> _Problem requirements_: Print only the line with "(198, 260) = (328, 106): camera" and the lines after it, ending with the last line of the material, each exactly as it stands.
%%
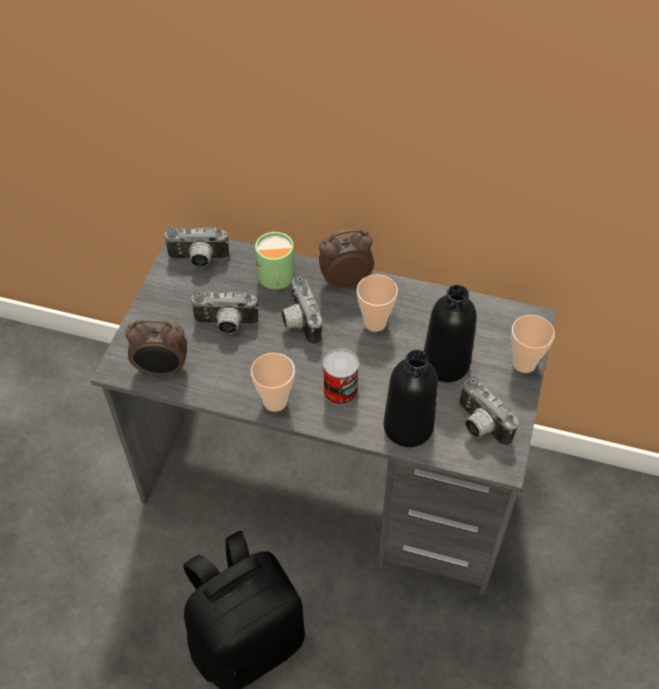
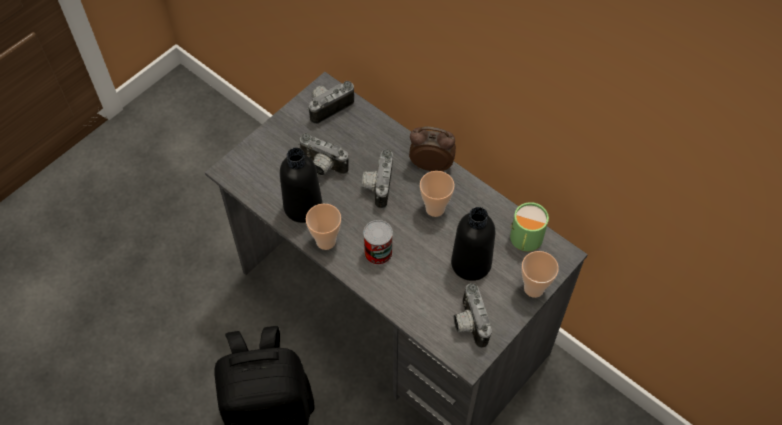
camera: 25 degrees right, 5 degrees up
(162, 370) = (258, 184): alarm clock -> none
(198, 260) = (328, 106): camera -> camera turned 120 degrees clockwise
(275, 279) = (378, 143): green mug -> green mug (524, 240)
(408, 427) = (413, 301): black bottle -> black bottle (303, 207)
%%
> _Output_:
(198, 260) = (328, 106): camera -> camera turned 120 degrees clockwise
(275, 279) = (378, 143): green mug -> green mug (524, 240)
(408, 427) = (413, 301): black bottle -> black bottle (303, 207)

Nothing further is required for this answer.